Helvetia is a town in Waupaca County, Wisconsin, United States. As of the 2020 census, the town population was 701.

==Geography==
According to the United States Census Bureau, the town has a total area of 36.2 square miles (93.8 km^{2}), of which 35.9 square miles (93.1 km^{2}) is land and 0.3 square mile (0.8 km^{2}) (0.80%) is water.

==Demographics==
As of the census of 2000, there were 649 people, 271 households, and 198 families residing in the town. The population density was 18.1 people per square mile (7.0/km^{2}). There were 362 housing units at an average density of 10.1 per square mile (3.9/km^{2}). The racial makeup of the town was 99.38% White, 0.15% African American, 0.15% Asian, and 0.31% from two or more races. Hispanic or Latino of any race were 0.31% of the population.
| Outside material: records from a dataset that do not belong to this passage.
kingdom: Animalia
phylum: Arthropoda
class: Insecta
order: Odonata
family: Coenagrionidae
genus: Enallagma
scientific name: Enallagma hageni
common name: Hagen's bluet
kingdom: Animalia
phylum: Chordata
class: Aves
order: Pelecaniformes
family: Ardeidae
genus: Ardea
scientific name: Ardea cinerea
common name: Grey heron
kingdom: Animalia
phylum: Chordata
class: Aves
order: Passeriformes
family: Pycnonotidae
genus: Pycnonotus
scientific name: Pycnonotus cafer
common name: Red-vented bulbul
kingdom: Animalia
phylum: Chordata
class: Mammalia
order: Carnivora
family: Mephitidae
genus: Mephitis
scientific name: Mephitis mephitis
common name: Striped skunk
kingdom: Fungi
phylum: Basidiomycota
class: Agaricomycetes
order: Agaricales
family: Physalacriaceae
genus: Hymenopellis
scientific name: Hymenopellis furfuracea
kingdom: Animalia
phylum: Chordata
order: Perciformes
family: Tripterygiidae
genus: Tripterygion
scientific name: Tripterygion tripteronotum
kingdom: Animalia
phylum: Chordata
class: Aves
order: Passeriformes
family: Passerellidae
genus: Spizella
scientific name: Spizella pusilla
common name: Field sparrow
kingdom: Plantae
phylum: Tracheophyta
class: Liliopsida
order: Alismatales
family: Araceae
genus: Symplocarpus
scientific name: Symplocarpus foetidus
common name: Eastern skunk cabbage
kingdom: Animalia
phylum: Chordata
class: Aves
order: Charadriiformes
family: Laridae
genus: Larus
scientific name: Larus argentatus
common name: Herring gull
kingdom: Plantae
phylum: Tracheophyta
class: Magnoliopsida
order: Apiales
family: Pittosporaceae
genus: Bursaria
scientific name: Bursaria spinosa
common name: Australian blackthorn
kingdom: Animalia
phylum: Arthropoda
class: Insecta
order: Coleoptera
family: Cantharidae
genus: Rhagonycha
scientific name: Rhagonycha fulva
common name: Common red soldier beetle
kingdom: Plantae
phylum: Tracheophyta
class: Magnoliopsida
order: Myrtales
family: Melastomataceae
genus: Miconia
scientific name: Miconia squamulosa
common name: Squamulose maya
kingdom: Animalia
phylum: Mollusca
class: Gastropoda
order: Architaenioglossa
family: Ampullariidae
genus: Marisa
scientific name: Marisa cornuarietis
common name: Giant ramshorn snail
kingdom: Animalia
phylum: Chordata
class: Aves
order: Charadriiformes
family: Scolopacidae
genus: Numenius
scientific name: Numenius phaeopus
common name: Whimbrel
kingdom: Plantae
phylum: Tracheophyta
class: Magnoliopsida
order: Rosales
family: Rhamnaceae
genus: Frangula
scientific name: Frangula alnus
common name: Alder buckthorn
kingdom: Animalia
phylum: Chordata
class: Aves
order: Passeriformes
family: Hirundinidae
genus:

There were 271 households, out of which 28.0% had children under the age of 18 living with them, 60.5% were married couples living together, 8.1% had a female householder with no husband present, and 26.6% were non-families. 22.9% of all households were made up of individuals, and 7.4% had someone living alone who was 65 years of age or older. The average household size was 2.39 and the average family size was 2.81.

In the town, the population was spread out, with 23.9% under the age of 18, 5.7% from 18 to 24, 25.6% from 25 to 44, 30.4% from 45 to 64, and 14.5% who were 65 years of age or older. The median age was 42 years. For every 100 females, there were 108.7 males. For every 100 females age 18 and over, there were 111.1 males.

The median income for a household in the town was $40,104, and the median income for a family was $48,125. Males had a median income of $32,417 versus $21,602 for females. The per capita income for the town was $19,229. About 3.3% of families and 5.7% of the population were below the poverty line, including 7.8% of those under age 18 and 4.8% of those age 65 or over.